A obra de Wong Kar Wai o tornou um artista de amplo reconhecimento, para além de fronteiras e estilos. Assim Dieter Kosslick, o diretor do Festival Internacional de Cinema de Berlim, não hesitou quando surgiu a oportunidade de abrir a edição de 2013 com o novo filme de Wong Kar Wai, The Grandmaster.

O diretor já havia sido designado presidente do júri em setembro do ano anterior, quando ainda não era certo se sua nova produção, enfocando o mundo das artes marciais, estaria pronta a tempo para ser exibida na Berlinale. Mas por trás dos bastidores, havia a certeza de que um filme de Wong Kar Wai pode ser programado até mesmo às cegas. Naturalmente The Grandmaster é exibido fora da competição pelo Urso de Ouro: afinal, não seria correto o chinês decidir sobre o mérito de seu próprio filme.

Outros grandes festivais internacionais, como Cannes ou Veneza, ficariam orgulhosos de ter um filme de Wong Kar Wai. Ele pertence, hoje, a um seleto círculo de artistas cujos nomes são sinônimo de cinema inovador e moderno, e que fazem disparar o coração dos cinéfilos. Este ano, o 63º Festival Internacional de Cinema de Berlim conseguiu pontuar em dobro, com um Wong Kar Wai que preside o júri e assina o filme de abertura.

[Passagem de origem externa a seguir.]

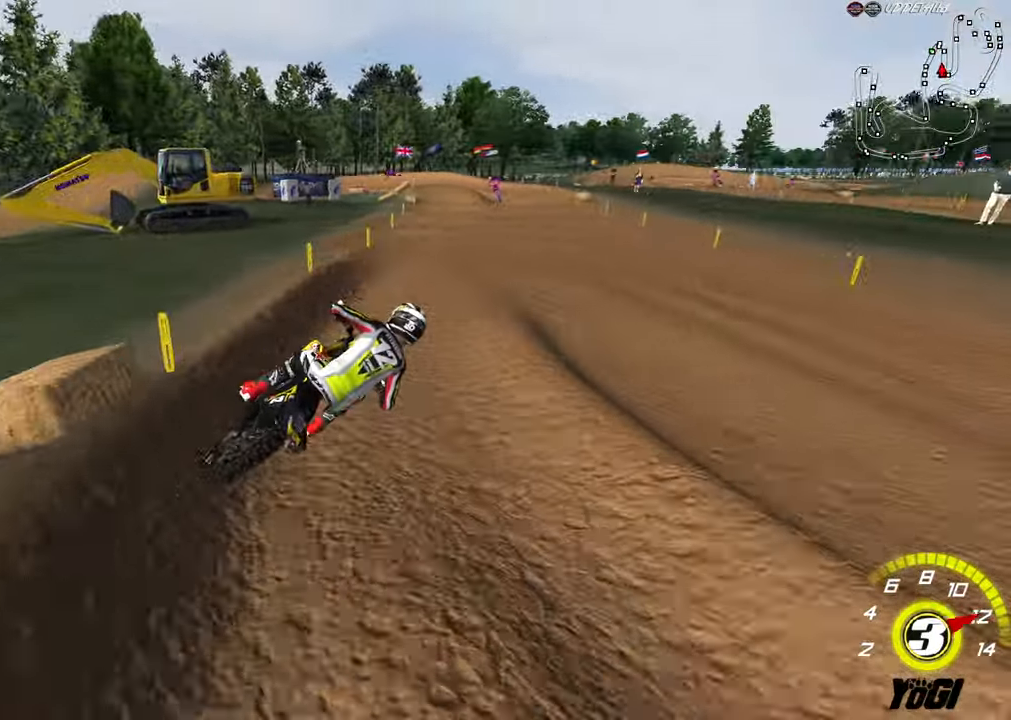
{"buttons": ["R2"], "left_stick": "left", "right_stick": "center", "events": [[16, "left_stick", "center"], [100, "left_stick", "left"], [283, "B", "down"], [383, "B", "up"]]}
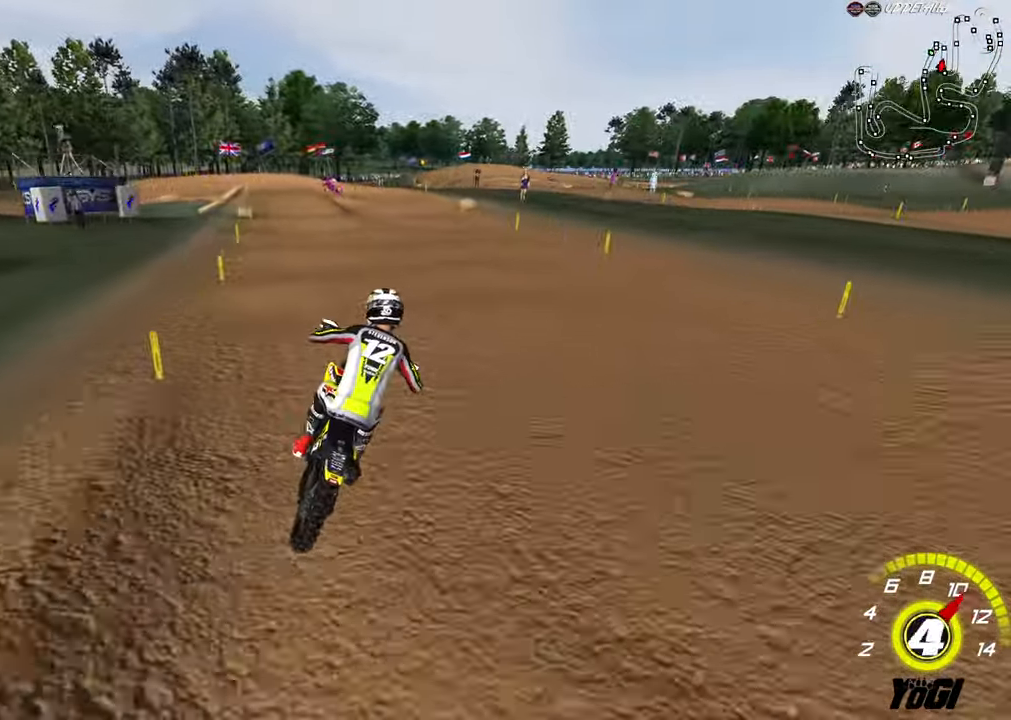
{"buttons": ["R2"], "left_stick": "down-left", "right_stick": "center", "events": [[33, "X", "down"], [33, "left_stick", "down-left"], [166, "X", "up"], [350, "R2", "up"], [500, "R2", "down"]]}
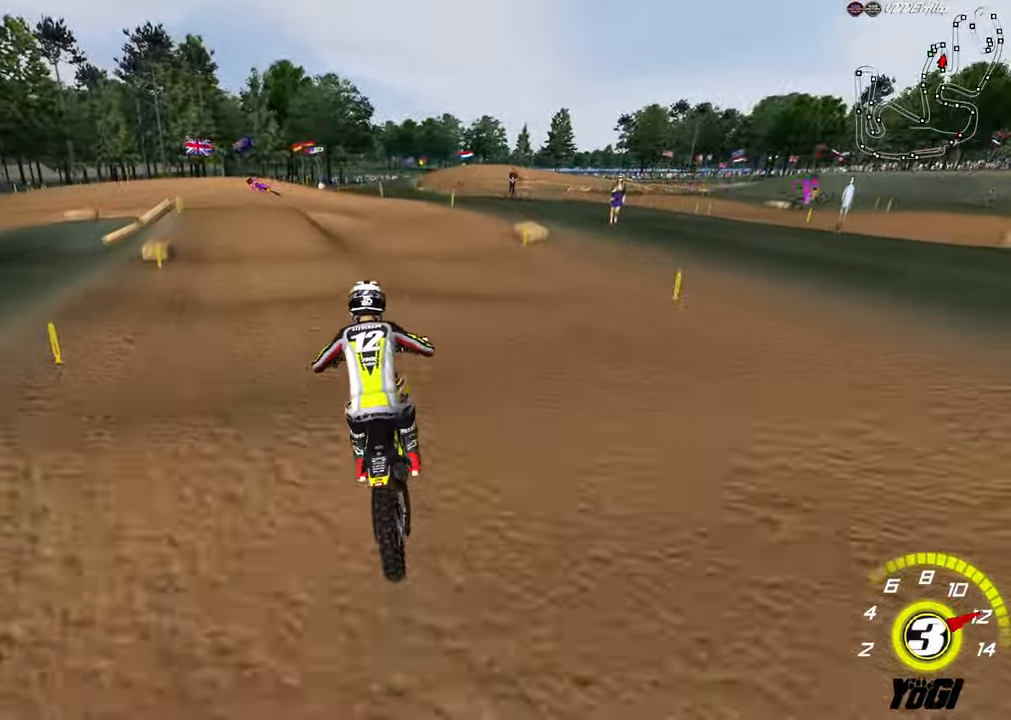
{"buttons": ["R2"], "left_stick": "down-left", "right_stick": "center", "events": [[100, "R2", "up"], [216, "R2", "down"], [350, "R2", "up"], [500, "R2", "down"]]}
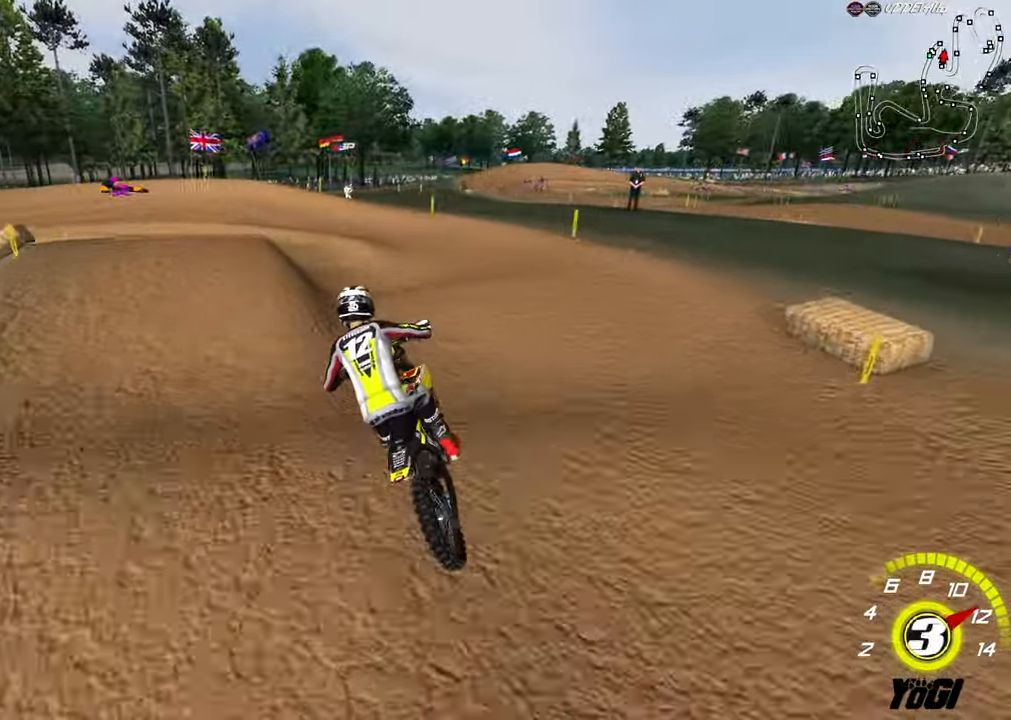
{"buttons": ["R2"], "left_stick": "center", "right_stick": "center", "events": [[100, "R2", "up"], [200, "R2", "down"], [316, "R2", "up"], [350, "left_stick", "center"], [500, "R2", "down"]]}
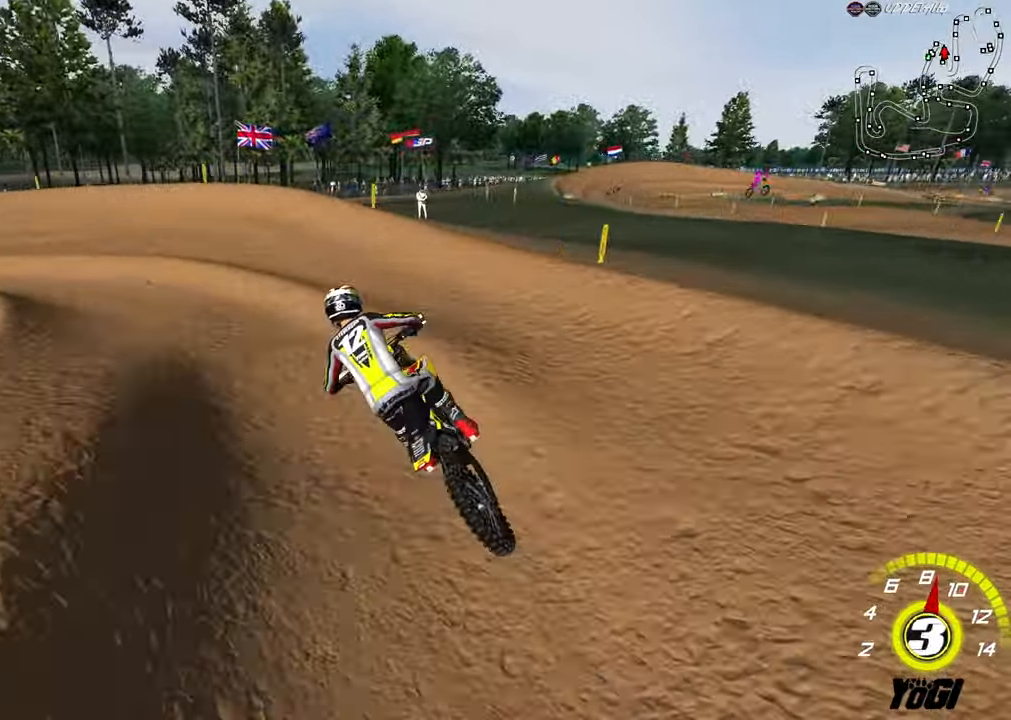
{"buttons": ["L2"], "left_stick": "up-left", "right_stick": "center", "events": [[33, "left_stick", "down-left"], [233, "X", "down"], [250, "left_stick", "center"], [316, "R2", "up"], [350, "X", "up"], [433, "left_stick", "up-left"], [450, "L2", "down"]]}
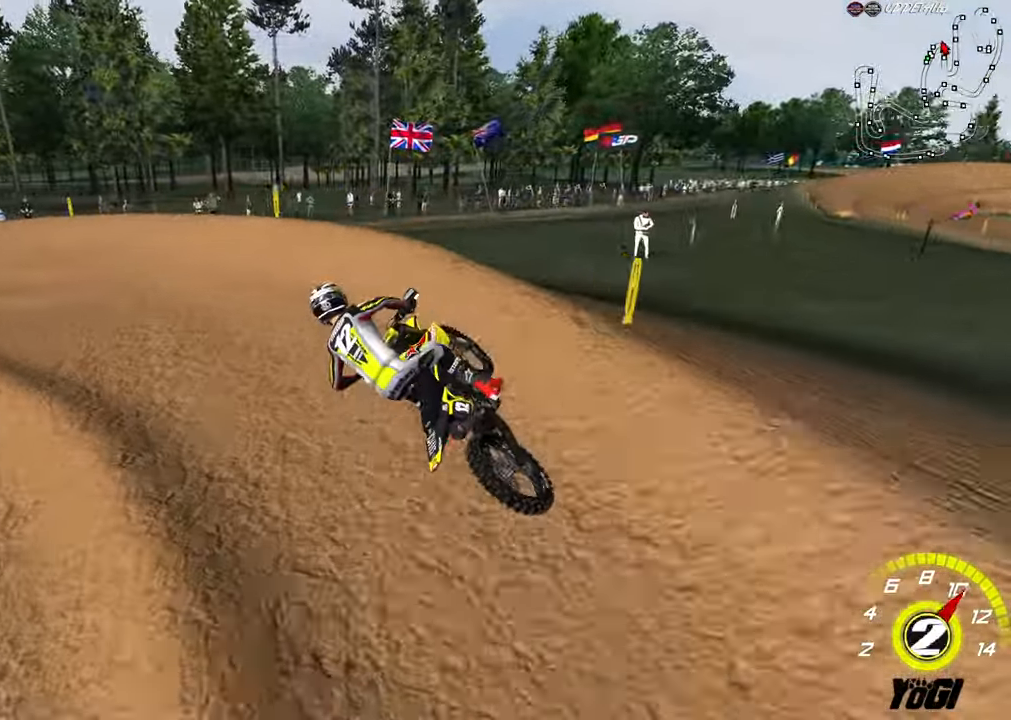
{"buttons": ["R2"], "left_stick": "up", "right_stick": "center", "events": [[66, "X", "down"], [150, "R2", "down"], [166, "X", "up"], [200, "L2", "up"], [283, "left_stick", "up"], [383, "B", "down"], [483, "B", "up"]]}
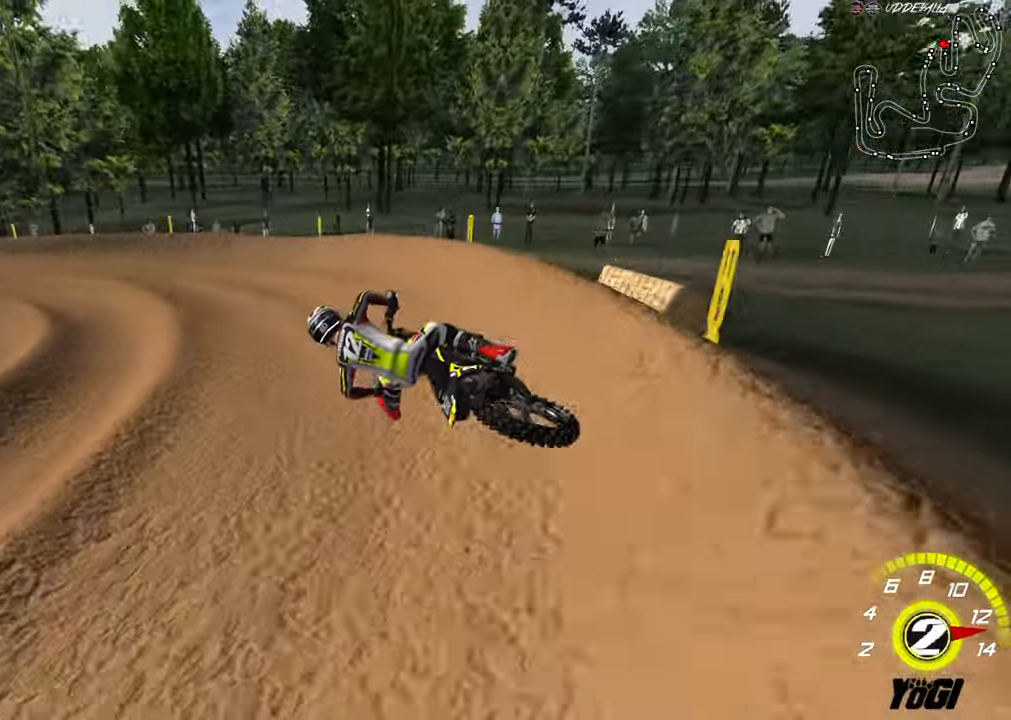
{"buttons": ["R2"], "left_stick": "center", "right_stick": "center", "events": [[200, "B", "down"], [333, "B", "up"], [350, "left_stick", "center"]]}
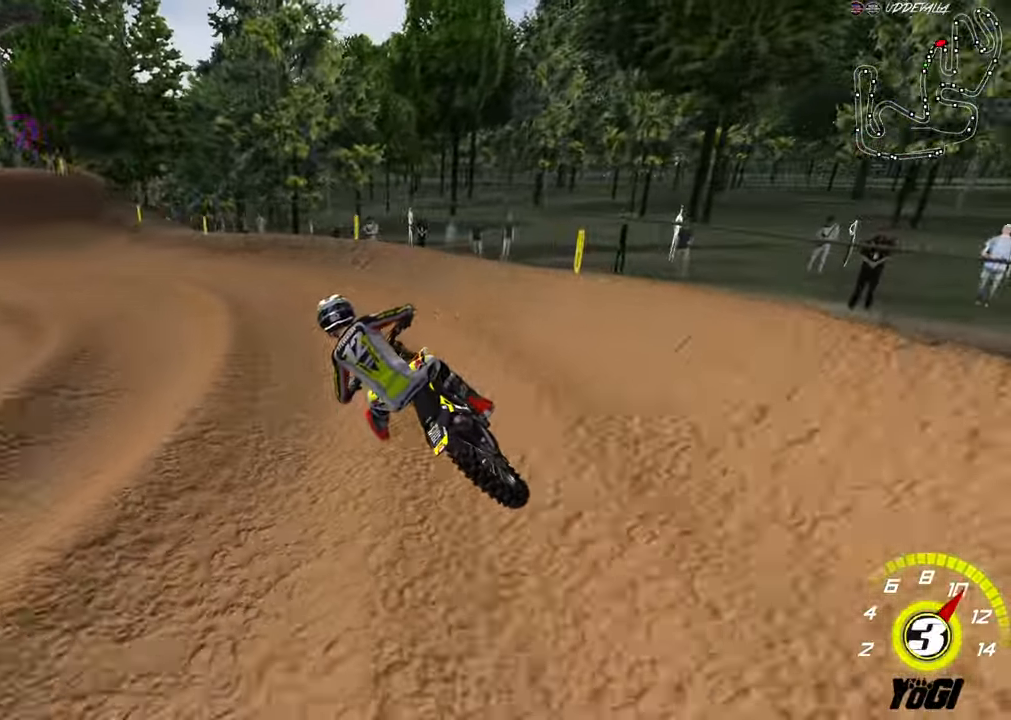
{"buttons": ["R2"], "left_stick": "down-right", "right_stick": "center", "events": [[316, "left_stick", "right"], [383, "left_stick", "center"], [416, "R2", "up"], [500, "R2", "down"], [500, "left_stick", "down-right"]]}
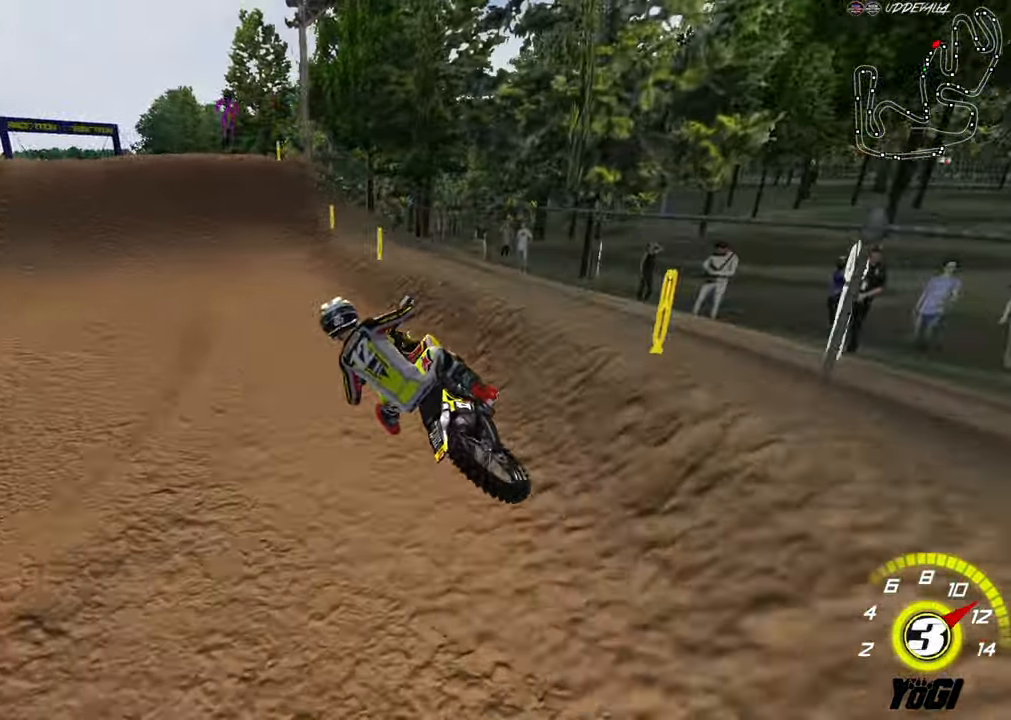
{"buttons": [], "left_stick": "up-right", "right_stick": "center", "events": [[33, "X", "down"], [117, "R2", "up"], [133, "X", "up"], [217, "R2", "down"], [217, "X", "down"], [350, "X", "up"], [383, "R2", "up"], [417, "left_stick", "center"], [483, "left_stick", "up-right"]]}
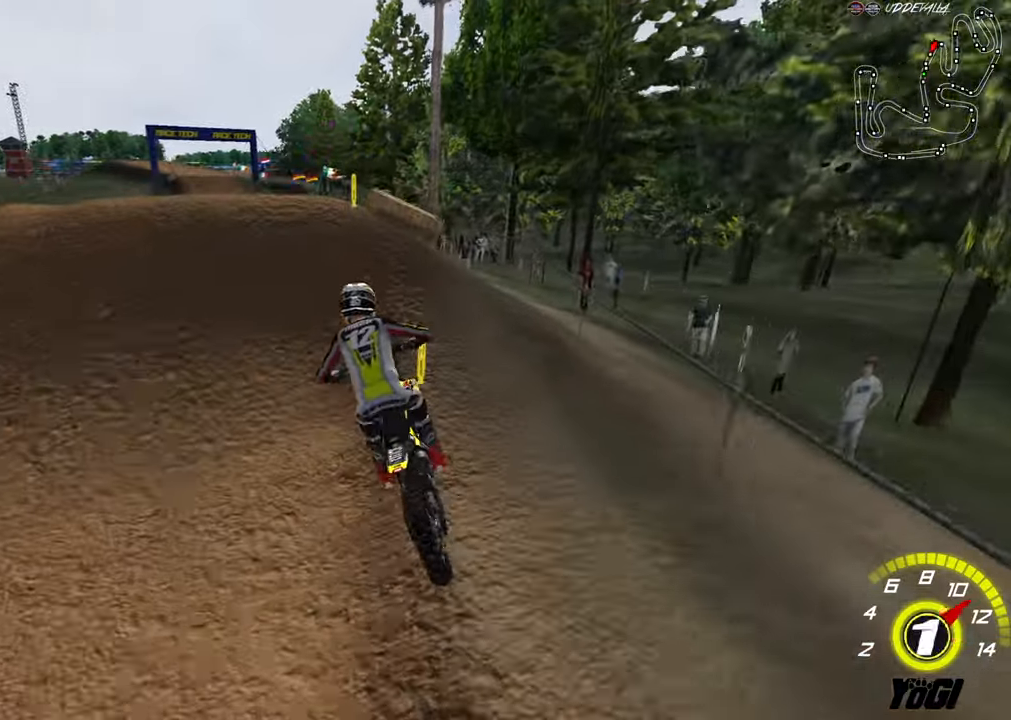
{"buttons": [], "left_stick": "down", "right_stick": "center", "events": [[17, "L2", "down"], [100, "R3", "down"], [150, "left_stick", "up"], [333, "left_stick", "center"], [383, "L2", "up"], [450, "R3", "up"], [467, "left_stick", "down"]]}
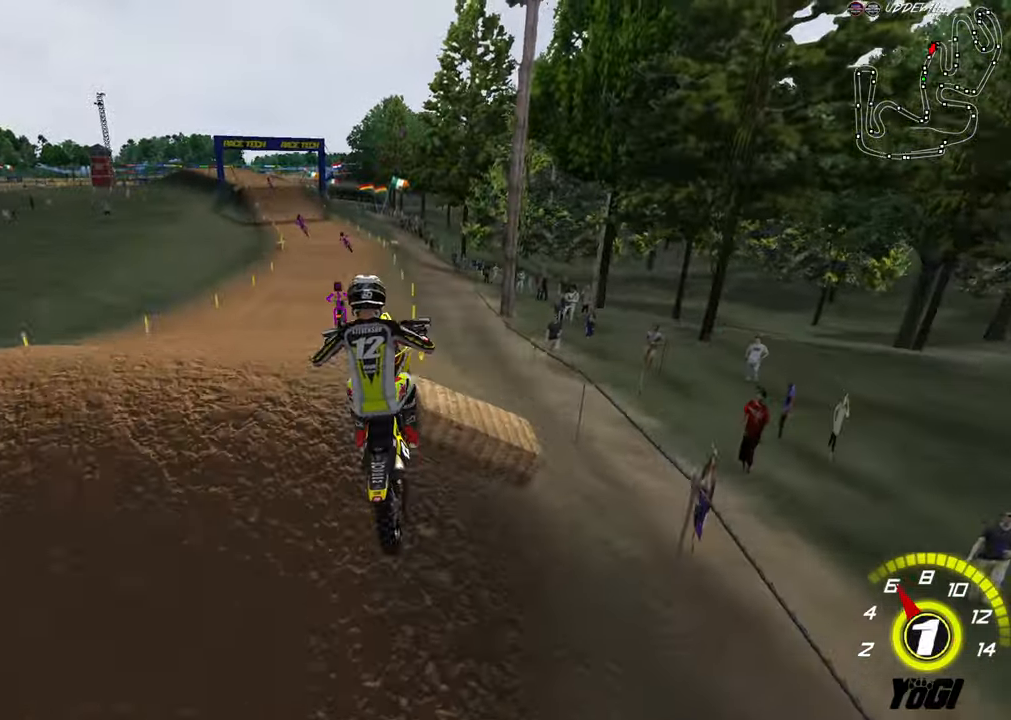
{"buttons": ["R2"], "left_stick": "down", "right_stick": "center", "events": [[133, "R2", "down"]]}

Deutschland Berlinale 2013 Wettbewerb Yi dai zong shi
Zhang Ziyi interpreta uma mestre de kung fuFoto: Berlinale 2013

A serviço do cinema

Wong e os demais membros do júri têm 19 filmes para julgar nos próximos dias. Em uma primeira conferência de imprensa, o diretor já deixou clara sua posição sobre o trabalho em Berlim. "Estamos aqui para servir aos filmes, não para avaliá-los. Queremos reconhecer e apreciar filmes que achamos inspiradores e comoventes." Soa como humildade e sabedoria asiáticas, mas no final o chinês não vai poder escapar de tomar uma decisão.

Experiência é o que não lhe falta. Em 2006, ele já fora presidente do júri de um grande festival, o de Cannes. O fato de ter sido uma produção dirigida por Ken Loach a receber a Palma de Ouro, pode ser interpretado com indicador de soberania artística de Wong. O britânico Loach é conhecido por um cinema de crítica social, áspero, porém terno. O extremo oposto de seu colega asiático, cujas obras são marcadas por imagens opulentas, cenários elaborados e refinamento estético.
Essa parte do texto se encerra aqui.